Start of Block

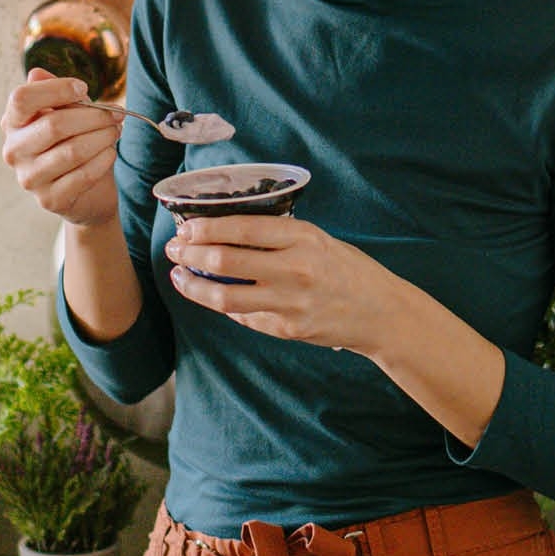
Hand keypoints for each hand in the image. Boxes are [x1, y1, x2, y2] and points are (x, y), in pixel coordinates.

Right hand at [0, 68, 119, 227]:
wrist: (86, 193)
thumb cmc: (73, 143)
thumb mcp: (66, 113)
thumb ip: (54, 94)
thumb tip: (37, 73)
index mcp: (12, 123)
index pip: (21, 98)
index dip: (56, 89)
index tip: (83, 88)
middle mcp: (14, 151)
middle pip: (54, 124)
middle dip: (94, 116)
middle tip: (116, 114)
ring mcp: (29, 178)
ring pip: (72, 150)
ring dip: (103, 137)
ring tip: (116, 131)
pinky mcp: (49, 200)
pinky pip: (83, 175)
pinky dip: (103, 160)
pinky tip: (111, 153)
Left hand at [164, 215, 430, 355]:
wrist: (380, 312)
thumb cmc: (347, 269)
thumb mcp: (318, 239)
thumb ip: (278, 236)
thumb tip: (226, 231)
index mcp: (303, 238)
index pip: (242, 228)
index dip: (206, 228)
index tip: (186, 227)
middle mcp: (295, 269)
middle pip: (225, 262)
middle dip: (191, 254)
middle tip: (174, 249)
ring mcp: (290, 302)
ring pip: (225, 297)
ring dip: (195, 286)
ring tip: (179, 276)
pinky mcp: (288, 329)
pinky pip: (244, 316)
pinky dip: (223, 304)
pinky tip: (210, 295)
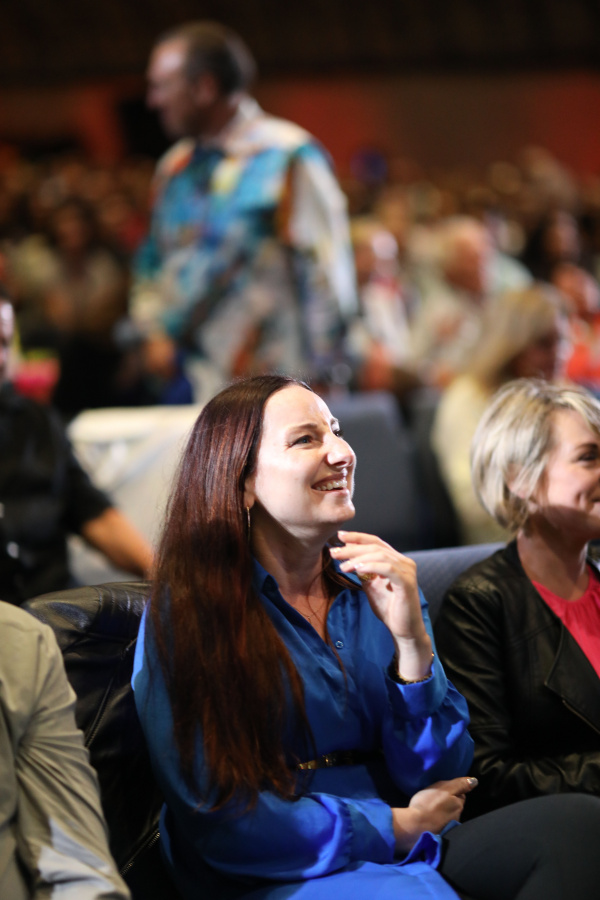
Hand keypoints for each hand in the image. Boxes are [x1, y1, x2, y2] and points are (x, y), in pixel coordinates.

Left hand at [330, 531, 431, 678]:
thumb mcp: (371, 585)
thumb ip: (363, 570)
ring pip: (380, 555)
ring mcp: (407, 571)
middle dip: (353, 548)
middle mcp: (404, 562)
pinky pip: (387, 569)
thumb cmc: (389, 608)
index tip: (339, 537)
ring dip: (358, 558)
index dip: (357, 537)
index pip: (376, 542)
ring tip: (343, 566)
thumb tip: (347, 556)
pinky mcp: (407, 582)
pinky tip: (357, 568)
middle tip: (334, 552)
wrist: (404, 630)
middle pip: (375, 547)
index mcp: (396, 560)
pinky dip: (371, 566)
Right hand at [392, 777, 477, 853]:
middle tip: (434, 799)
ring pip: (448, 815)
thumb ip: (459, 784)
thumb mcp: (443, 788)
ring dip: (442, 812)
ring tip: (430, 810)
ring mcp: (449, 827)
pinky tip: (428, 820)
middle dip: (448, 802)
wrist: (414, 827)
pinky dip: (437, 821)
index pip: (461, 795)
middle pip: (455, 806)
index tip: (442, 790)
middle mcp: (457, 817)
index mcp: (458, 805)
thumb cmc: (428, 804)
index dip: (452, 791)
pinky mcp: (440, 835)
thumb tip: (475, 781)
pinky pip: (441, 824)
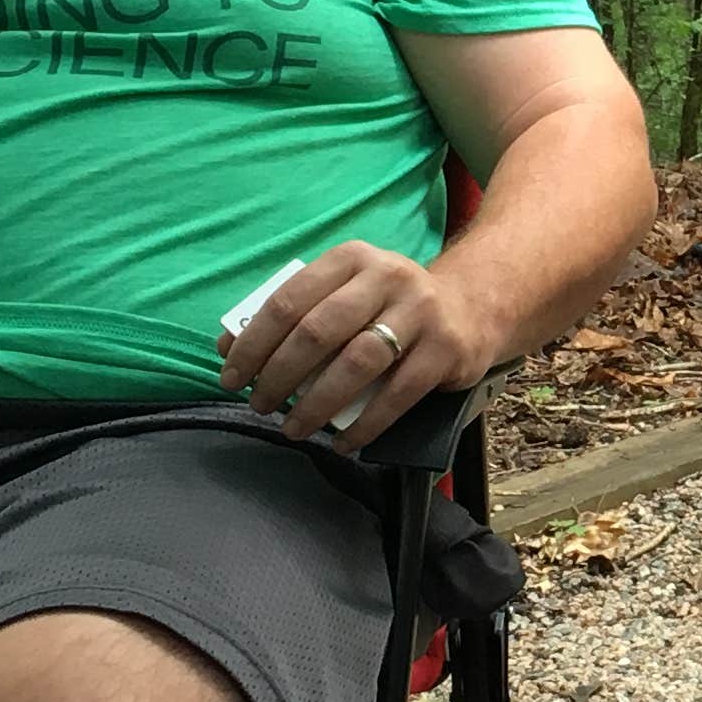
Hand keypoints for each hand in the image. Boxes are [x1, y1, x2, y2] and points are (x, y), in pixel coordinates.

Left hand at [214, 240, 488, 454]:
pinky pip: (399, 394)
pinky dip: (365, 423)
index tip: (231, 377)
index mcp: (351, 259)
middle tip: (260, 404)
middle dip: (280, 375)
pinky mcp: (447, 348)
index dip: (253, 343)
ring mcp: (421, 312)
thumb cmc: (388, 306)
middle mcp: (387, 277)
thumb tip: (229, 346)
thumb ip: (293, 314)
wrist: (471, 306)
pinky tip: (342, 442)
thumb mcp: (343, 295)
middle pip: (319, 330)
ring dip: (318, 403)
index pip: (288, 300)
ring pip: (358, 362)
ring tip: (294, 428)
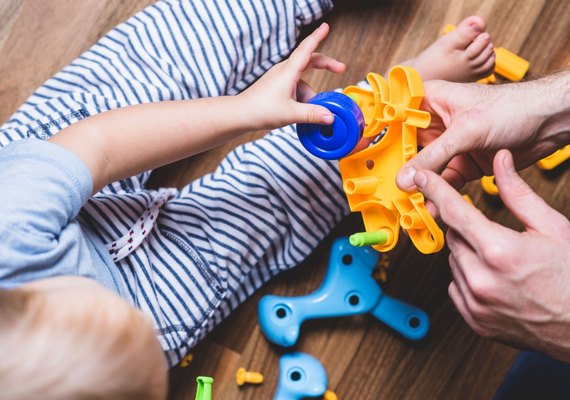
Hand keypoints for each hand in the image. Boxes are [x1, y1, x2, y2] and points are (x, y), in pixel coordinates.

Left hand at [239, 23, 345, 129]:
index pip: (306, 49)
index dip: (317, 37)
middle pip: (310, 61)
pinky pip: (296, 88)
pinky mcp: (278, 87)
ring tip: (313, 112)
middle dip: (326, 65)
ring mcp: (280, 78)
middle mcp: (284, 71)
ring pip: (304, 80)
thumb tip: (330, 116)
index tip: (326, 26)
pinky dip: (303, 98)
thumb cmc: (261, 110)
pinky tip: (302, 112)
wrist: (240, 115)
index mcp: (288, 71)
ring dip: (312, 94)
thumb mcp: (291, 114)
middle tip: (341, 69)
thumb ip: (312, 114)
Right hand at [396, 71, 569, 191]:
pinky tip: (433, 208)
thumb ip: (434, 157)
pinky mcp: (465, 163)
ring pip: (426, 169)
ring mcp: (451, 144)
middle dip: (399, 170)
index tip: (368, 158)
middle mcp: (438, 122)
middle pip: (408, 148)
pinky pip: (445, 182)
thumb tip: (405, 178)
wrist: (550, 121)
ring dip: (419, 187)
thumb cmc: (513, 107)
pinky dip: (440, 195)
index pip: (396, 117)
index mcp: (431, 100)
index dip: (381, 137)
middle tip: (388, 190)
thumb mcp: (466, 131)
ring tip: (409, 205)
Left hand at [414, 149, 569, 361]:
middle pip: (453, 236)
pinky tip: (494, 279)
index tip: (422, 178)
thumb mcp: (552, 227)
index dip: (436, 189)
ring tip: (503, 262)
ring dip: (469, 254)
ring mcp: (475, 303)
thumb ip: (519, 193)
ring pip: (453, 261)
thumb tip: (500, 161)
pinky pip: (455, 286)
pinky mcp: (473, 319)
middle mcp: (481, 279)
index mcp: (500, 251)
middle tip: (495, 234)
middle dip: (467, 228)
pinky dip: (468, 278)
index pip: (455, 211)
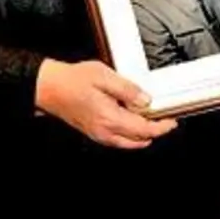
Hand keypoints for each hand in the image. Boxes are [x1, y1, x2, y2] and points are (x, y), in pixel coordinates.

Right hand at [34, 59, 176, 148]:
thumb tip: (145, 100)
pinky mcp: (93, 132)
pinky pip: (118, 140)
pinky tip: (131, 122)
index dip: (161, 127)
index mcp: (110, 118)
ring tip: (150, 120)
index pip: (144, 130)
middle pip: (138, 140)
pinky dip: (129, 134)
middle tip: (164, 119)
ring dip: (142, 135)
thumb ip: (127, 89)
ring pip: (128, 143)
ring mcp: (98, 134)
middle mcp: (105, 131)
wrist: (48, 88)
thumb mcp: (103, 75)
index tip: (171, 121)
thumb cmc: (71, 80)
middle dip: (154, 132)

End of Block

**INSTRUCTIONS FOR THE TASK**
Output the entries above exactly, without their pictures.

**SOLUTION**
Hand keypoints for each hand in the image. Boxes are [x1, y1, x2, y2] and points are (x, y), in pixel coordinates.

Right hand at [0, 68, 119, 227]:
wrist: (86, 193)
thumb cmc: (73, 143)
thumb mcp: (66, 113)
thumb ip: (54, 94)
thumb tip: (37, 73)
index mcp: (12, 123)
index pip: (21, 98)
index dip: (56, 89)
index tip: (83, 88)
middle mcp: (14, 151)
middle pip: (54, 124)
middle dip: (94, 116)
middle tip: (116, 114)
ring mcp: (29, 178)
ring pip: (72, 150)
ring dip: (103, 137)
ring tip: (116, 131)
pinky mcp: (49, 200)
pinky pip: (83, 175)
pinky dip: (103, 160)
pinky tip: (111, 153)
Left hand at [164, 215, 430, 355]:
wrist: (380, 312)
thumb cmc: (347, 269)
thumb mcp: (318, 239)
thumb ip: (278, 236)
thumb tip: (226, 231)
index mcp: (303, 238)
index pip: (242, 228)
index dip: (206, 228)
index tip: (186, 227)
middle mcp: (295, 269)
middle pip: (225, 262)
middle dip: (191, 254)
middle tip: (174, 249)
ring mcp: (290, 302)
ring pip: (225, 297)
ring dip: (195, 286)
ring tip: (179, 276)
pinky mcp: (288, 329)
pinky pip: (244, 316)
pinky dip: (223, 304)
pinky tip: (210, 295)
Hand keypoints for each hand in the image. Boxes are [x1, y1, x2, y2] and points are (x, y), in pixel coordinates.

Left hand at [330, 531, 431, 678]:
thumb mcp: (371, 585)
thumb ip: (363, 570)
ring pip: (380, 555)
ring mcp: (407, 571)
middle dip: (353, 548)
middle mcp: (404, 562)
pinky pip: (387, 569)
thumb cmc: (389, 608)
index tip: (339, 537)
ring dip: (358, 558)
index dip: (357, 537)
index pip: (376, 542)
ring tip: (343, 566)
thumb tip: (347, 556)
pinky mcp: (407, 582)
pinky tip: (357, 568)
middle tip: (334, 552)
wrist: (404, 630)
middle pip: (375, 547)
index mcp: (396, 560)
pinky dip: (371, 566)
Right hand at [392, 777, 477, 853]:
middle tip: (434, 799)
ring pip: (448, 815)
thumb ip: (459, 784)
thumb mcp: (443, 788)
ring dip: (442, 812)
ring tip: (430, 810)
ring mcp: (449, 827)
pinky tip: (428, 820)
middle dip: (448, 802)
wrist: (414, 827)
pinky dip: (437, 821)
index pip: (461, 795)
middle pip: (455, 806)
index tip: (442, 790)
middle mcp: (457, 817)
index mcp: (458, 805)
thumb cmc: (428, 804)
index dip: (452, 791)
pinky mcp: (440, 835)
thumb tip: (475, 781)
pinky pip: (441, 824)
Hand keypoints for each hand in the image. Boxes are [x1, y1, x2, y2] and points are (x, y), in pixel coordinates.

Left hand at [214, 240, 488, 454]:
pinky pip: (399, 394)
pinky dip: (365, 423)
index tip: (231, 377)
index mcp: (351, 259)
middle tip: (260, 404)
middle dip: (280, 375)
pinky mcp: (447, 348)
index dip: (253, 343)
ring mcp: (421, 312)
thumb cmc: (388, 306)
middle mcp: (387, 277)
thumb tip: (229, 346)
thumb ip: (293, 314)
wrist: (471, 306)
pinky tip: (342, 442)
thumb mcp: (343, 295)
middle pip: (319, 330)
ring dip: (318, 403)
index pip: (288, 300)
ring pip: (358, 362)
ring tip: (294, 428)
Hand keypoints for each hand in the image. Boxes are [x1, y1, x2, y2] and points are (x, y), in pixel coordinates.

Left hand at [239, 23, 345, 129]:
index pip: (306, 49)
index dip: (317, 37)
middle pip: (310, 61)
pinky pip: (296, 88)
pinky mcp: (278, 87)
ring tip: (313, 112)
middle dip: (326, 65)
ring mcp: (280, 78)
middle mcp: (284, 71)
ring pip: (304, 80)
thumb tip: (330, 116)
index tip: (326, 26)
pinky dip: (303, 98)
thumb cmc: (261, 110)
pinky tip: (302, 112)
wrist: (240, 115)
index mcp: (288, 71)
ring dip: (312, 94)
thumb mcp: (291, 114)
middle tip: (341, 69)
thumb ip: (312, 114)
Right hand at [396, 71, 569, 191]:
pinky tip: (433, 208)
thumb ip: (434, 157)
pinky mcp: (465, 163)
ring pip: (426, 169)
ring mcp: (451, 144)
middle dip: (399, 170)
index tip: (368, 158)
middle mcp: (438, 122)
middle pip: (408, 148)
pinky pip: (445, 182)
thumb tip: (405, 178)
wrist: (550, 121)
ring dip: (419, 187)
thumb cmc: (513, 107)
pinky dip: (440, 195)
index pip: (396, 117)
index mcp: (431, 100)
index dip: (381, 137)
middle tip: (388, 190)
thumb mcp: (466, 131)
ring tip: (409, 205)
Left hand at [414, 149, 569, 361]:
middle pip: (453, 236)
pinky tip: (494, 279)
index tip: (422, 178)
thumb mcp: (552, 227)
index dip: (436, 189)
ring tip: (503, 262)
ring dip: (469, 254)
ring mcp: (475, 303)
thumb ip: (519, 193)
ring pip: (453, 261)
thumb tip: (500, 161)
pinky pip: (455, 286)
pinky mcp: (473, 319)
middle mcp: (481, 279)
index mcp: (500, 251)
middle tip: (495, 234)
middle dip: (467, 228)
pinky dip: (468, 278)
index pip: (455, 211)
Hand keypoints for each hand in the image. Boxes are [x1, y1, x2, y2] and points are (x, y), in pixel coordinates.

Right hand at [34, 59, 176, 148]:
thumb tip: (145, 100)
pinky mcp: (93, 132)
pinky pip: (118, 140)
pinky tip: (131, 122)
index dip: (161, 127)
index mcp: (110, 118)
ring tip: (150, 120)
index pip: (144, 130)
middle pip: (138, 140)
pinky dip: (129, 134)
middle tip: (164, 119)
ring dip: (142, 135)
thumb ip: (127, 89)
ring pip: (128, 143)
ring mcp: (98, 134)
middle mcp: (105, 131)
wrist: (48, 88)
thumb mcp: (103, 75)
index tip: (171, 121)
thumb cmc: (71, 80)
middle dip: (154, 132)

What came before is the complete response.